В этом-то и проблема. Дерек (я через минуту к нему явлюсь) говорит, что Четуорт Истейт вроде страны в миниатюре. Когда-то было хорошее место, где семьи жили в мире и согласии и все всех знали. А теперь замусоренный проходной двор, где полно всяких сомнительных чужаков и людей, которые оставили попытки выбраться. Никакой гордости. Никакого самоуважения. Наше наследие продано паки, которым на него начхать. Люби свою страну, какой она была, говорит Дерек, но ненавидь такой, какой стала.
Так я и поступаю. Люблю и ненавижу. Всем сердцем.
Ибо все вернется, как он говорит. Однажды, и скорее рано, чем поздно, мы вернем ее себе. И сделаем такой, чтобы ей можно было гордиться. Она опять станет страной героев. И вы, мои милые мальчики, будете теми, кто это сделает. Пехотой революции. Запомните слово в слово. Дайте мне возможность снова гордиться, чуть я о ней подумаю. А я много о ней думаю. Всякий раз, когда какой-нибудь паки возникает у меня перед глазами, когда мне перебегает дорогу какой-нибудь отвратный чужак, а я ему дорогу покрывал или кровлю, всякий раз, когда я гляжу в глаза папани и вижу, что все его надежды остались во вчера, я думаю об этих словах. И думаю о моем месте в великом замысле, на передовых рубежа революции. И я улыбаюсь. А не злюсь. Потому что знаю то, чего не знают они. Таков я. Вот что я.

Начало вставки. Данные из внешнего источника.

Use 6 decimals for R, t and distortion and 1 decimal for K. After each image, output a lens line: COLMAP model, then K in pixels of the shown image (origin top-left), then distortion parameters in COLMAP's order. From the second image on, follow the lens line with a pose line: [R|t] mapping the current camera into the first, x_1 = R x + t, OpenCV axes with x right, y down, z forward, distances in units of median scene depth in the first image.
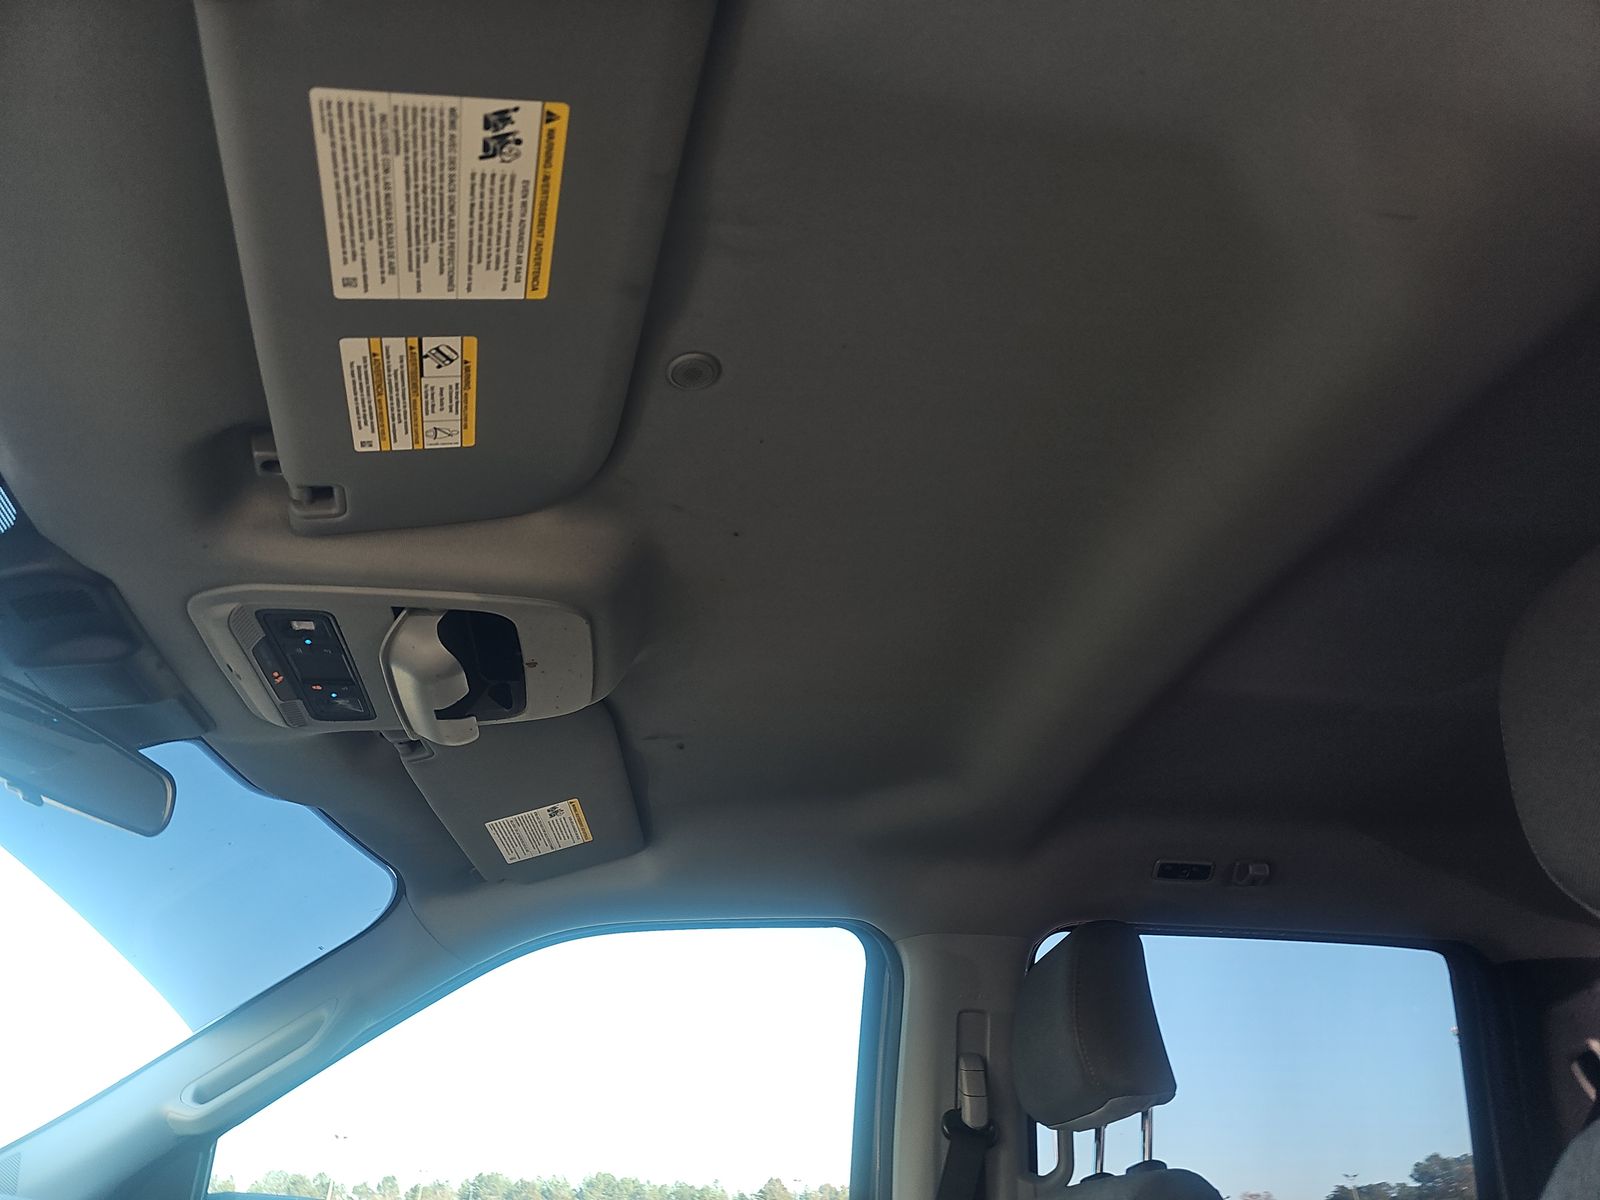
lens RADIAL K [[1096.0, 0, 796.5], [0, 1096.0, 591.7], [0, 0, 1]] dist [0.026159, -0.018188]
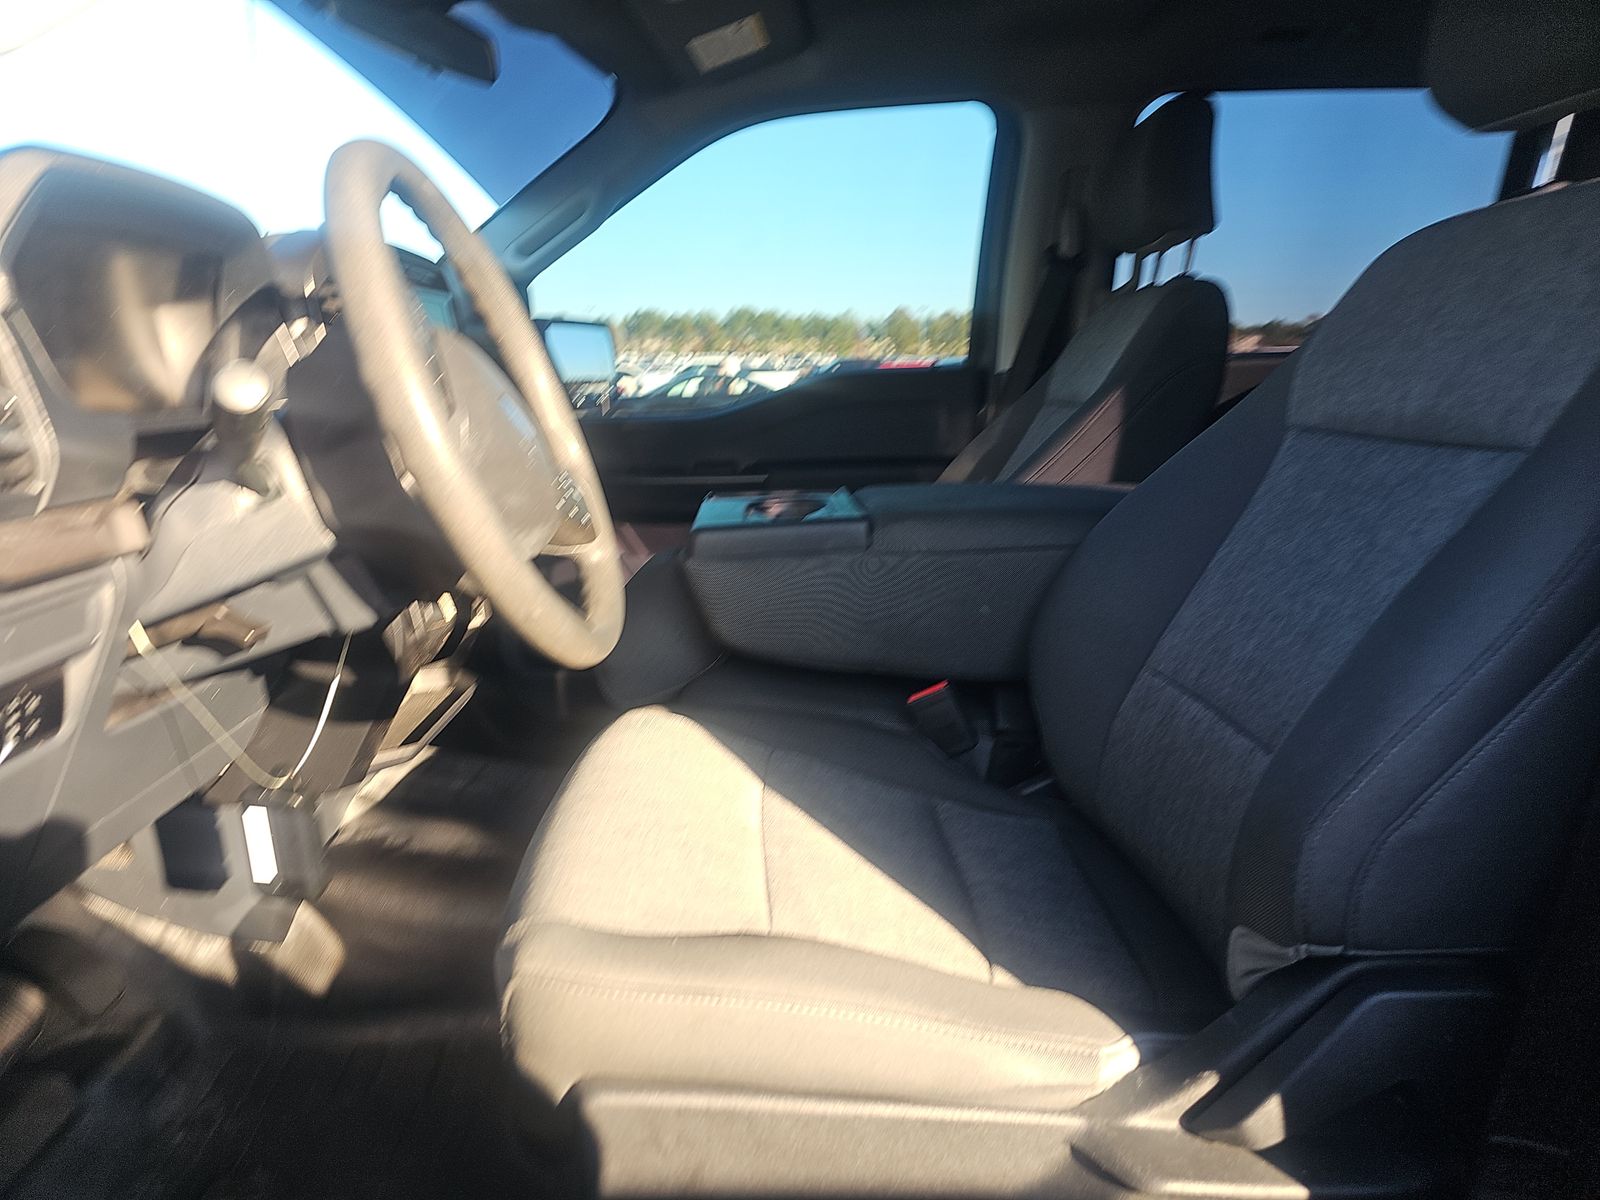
lens RADIAL K [[1096.0, 0, 789.3], [0, 1096.0, 596.0], [0, 0, 1]] dist [0.026159, -0.018188]
pose [[0.992735, 0.001024, -0.120319, -0.014551], [0.080874, 0.734716, 0.673537, -0.141118], [0.089090, -0.678374, 0.729295, -0.289200]]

Но я не могу рассказать о себе, не рассказав о Дереке Миджли. Великий человек. Человек, который указал мне путь к истине. Человек, который мне больше отец, чем мой родной папаня. Его называют первым демагогом Дегенхема. Не знаю, что такое демагог, но если это человек, которому ведома истина и который открывает ее другим, как она есть, то он тот самый.
Но я забегаю вперед, Сперва надо рассказать про Иана. Иан. Тот, кто меня нашел. И указал путь. Я встретил его в торговом центре. Болтался там как-то, думая, чем бы заняться, и тут он ко мне подошел. Знаю, говорит, что тебе нужно.
Я поднял голову. Передо мной стоял бог. Бритая голова, все как надо, джинсы, футболочка, настолько в обтяжку, что каждая мышца видна во всей красе. И на вид так спокоен, так владеет собой. Курточку он снял, так что я увидал татушки на его бицепсах и предплечьях. Одни сделаны в салоне, вроде флага Святого Георгия. Другие самодельные, вроде скинхеды навсегда. Безупречный вид.
И я узнал прямо на месте, что у него есть как раз то, что мне надо. Он был прав. Он знал, чего я жажду. Он говорил со мной. Задавал вопросы. Отвечал на мои. Объяснил, кто виноват в том, что у папани нет работы. Кто виноват в том, что мой брат пристрастился к наркоте. И в том, что моя тупая жирная мамаша сбежала в Джиллигем. Поставил все это в связь со всемирным сионистским заговором. Приблизил это к картинам, которые мне были понятны: паки, черномазые, чужаки, ищущие убежища. Я окинул взглядом Дегенхем. Увидел осыпающийся бетон, подавленных белых, торжествующих паки. Угнетение коренного населения. Затем вернулся к Иану. Он стоял, глядя на меня, и солнце позади его головы сияло, точно ореол. Благодаря ему, все обретало безупречный смысл.
Я чувствую твой гнев, сказал он, лучше пойми свою ненависть. Так и сказал – ненависть. Прозвучало в самую точку.